***** Passage provided
“[Recruiting] is way more mental now,” Scott said. “Especially as a quarterback.”
In the coming months, there will be more opportunities for quarterbacks, receivers and defensive backs to appear in useful recruiting film, said Zohn Burden, a former Virginia Tech assistant. There will be 7-on-7 games, which are allowed in Virginia’s Phase Three restrictions, and which do not include linemen, linebackers or running backs.
Skill players can display a lot of their talents in 7-on-7, such as breaking on the ball, backpedaling, catching and throwing. While linemen can still create their own workout videos, they can’t display the abilities that set them apart, like an offensive guard pancake blocking a defensive tackle, or a defensive end swatting down the hands of an offensive lineman to sack the quarterback.
The best thing a lineman can do, Burden said, is to display his footwork or his hands in drills against other well-regarded players.
Loren Johnson, the coach at Highland Springs, said the pandemic is accelerating recruiting trends that had already taken root. In the past, a player’s game film was his most important asset to attract offers. But game film, Johnson said, doesn’t speak to coaches the way it once did.
**********
Task goal ->
Reproduce the article on football recruiting word for word, starting with "Skill players can" and going on through "sack the quarterback.". The items that follow come from a different source than the article on football recruiting.
***** Provided records
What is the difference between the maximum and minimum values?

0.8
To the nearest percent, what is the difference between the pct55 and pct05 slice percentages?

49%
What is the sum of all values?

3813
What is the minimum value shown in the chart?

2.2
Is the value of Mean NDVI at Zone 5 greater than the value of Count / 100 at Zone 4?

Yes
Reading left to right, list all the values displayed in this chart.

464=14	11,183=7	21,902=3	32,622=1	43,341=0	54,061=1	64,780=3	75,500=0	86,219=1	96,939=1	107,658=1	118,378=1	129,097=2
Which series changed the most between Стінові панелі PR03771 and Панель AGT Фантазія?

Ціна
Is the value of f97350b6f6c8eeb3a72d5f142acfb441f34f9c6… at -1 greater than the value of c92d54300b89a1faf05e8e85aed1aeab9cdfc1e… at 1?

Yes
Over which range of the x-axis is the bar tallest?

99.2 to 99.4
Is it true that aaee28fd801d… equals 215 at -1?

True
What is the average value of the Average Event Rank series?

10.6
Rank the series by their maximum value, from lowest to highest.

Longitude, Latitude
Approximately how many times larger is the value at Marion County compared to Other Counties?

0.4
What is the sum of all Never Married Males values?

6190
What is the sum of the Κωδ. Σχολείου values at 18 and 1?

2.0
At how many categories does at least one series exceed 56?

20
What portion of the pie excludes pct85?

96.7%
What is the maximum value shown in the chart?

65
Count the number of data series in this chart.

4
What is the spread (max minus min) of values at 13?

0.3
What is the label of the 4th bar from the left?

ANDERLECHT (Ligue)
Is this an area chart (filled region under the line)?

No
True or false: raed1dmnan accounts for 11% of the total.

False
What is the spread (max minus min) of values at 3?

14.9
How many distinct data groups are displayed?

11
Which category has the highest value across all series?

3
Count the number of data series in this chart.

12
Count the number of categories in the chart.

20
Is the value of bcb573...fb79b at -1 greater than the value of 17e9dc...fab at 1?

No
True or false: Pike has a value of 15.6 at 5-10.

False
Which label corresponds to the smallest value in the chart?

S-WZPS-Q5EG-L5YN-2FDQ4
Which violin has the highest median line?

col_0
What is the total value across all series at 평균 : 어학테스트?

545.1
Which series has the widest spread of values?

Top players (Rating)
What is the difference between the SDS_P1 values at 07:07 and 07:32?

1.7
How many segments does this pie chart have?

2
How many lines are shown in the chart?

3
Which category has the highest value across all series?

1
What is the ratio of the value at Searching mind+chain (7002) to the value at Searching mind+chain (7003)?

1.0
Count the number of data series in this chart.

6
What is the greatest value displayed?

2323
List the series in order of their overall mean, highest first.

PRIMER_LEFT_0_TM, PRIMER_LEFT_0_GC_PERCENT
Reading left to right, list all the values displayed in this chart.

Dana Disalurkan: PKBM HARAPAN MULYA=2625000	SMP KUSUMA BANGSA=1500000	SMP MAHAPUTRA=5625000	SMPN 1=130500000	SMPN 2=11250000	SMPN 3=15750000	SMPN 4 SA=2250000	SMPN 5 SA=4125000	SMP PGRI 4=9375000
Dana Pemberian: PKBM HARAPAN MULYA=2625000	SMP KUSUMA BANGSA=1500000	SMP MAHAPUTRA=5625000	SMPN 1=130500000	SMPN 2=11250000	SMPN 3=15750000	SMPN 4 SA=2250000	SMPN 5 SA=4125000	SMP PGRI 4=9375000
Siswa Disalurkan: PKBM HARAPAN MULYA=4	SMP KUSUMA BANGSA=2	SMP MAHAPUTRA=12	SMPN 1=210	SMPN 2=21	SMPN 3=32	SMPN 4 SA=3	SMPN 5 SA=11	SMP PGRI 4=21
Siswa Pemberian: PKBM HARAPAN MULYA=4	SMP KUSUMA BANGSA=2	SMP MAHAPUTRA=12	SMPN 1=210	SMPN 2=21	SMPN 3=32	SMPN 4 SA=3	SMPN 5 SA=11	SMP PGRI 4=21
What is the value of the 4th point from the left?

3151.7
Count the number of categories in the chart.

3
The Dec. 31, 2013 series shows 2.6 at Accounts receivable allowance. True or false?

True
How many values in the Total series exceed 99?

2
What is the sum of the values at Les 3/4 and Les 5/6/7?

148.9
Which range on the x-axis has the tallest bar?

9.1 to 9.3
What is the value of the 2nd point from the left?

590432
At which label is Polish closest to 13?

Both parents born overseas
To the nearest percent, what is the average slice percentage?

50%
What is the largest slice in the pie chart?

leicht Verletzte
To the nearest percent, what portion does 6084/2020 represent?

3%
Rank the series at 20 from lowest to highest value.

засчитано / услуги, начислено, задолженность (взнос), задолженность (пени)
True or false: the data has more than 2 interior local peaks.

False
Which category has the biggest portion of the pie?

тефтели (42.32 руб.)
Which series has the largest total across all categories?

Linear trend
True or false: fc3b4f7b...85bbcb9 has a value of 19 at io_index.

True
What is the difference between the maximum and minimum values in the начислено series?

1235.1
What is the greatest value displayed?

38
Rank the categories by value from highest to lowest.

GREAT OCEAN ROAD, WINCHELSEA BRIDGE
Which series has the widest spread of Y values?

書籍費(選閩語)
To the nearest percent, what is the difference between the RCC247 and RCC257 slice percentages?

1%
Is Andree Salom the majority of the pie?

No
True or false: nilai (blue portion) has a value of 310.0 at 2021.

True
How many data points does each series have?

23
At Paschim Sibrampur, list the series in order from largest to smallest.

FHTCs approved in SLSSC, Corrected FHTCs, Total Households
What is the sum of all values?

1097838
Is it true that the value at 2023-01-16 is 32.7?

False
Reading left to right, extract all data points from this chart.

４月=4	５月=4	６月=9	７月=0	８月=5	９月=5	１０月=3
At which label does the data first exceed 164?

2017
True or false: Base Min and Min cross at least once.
**********
Completed exercise ->
Skill players can display a lot of their talents in 7-on-7, such as breaking on the ball, backpedaling, catching and throwing. While linemen can still create their own workout videos, they can’t display the abilities that set them apart, like an offensive guard pancake blocking a defensive tackle, or a defensive end swatting down the hands of an offensive lineman to sack the quarterback.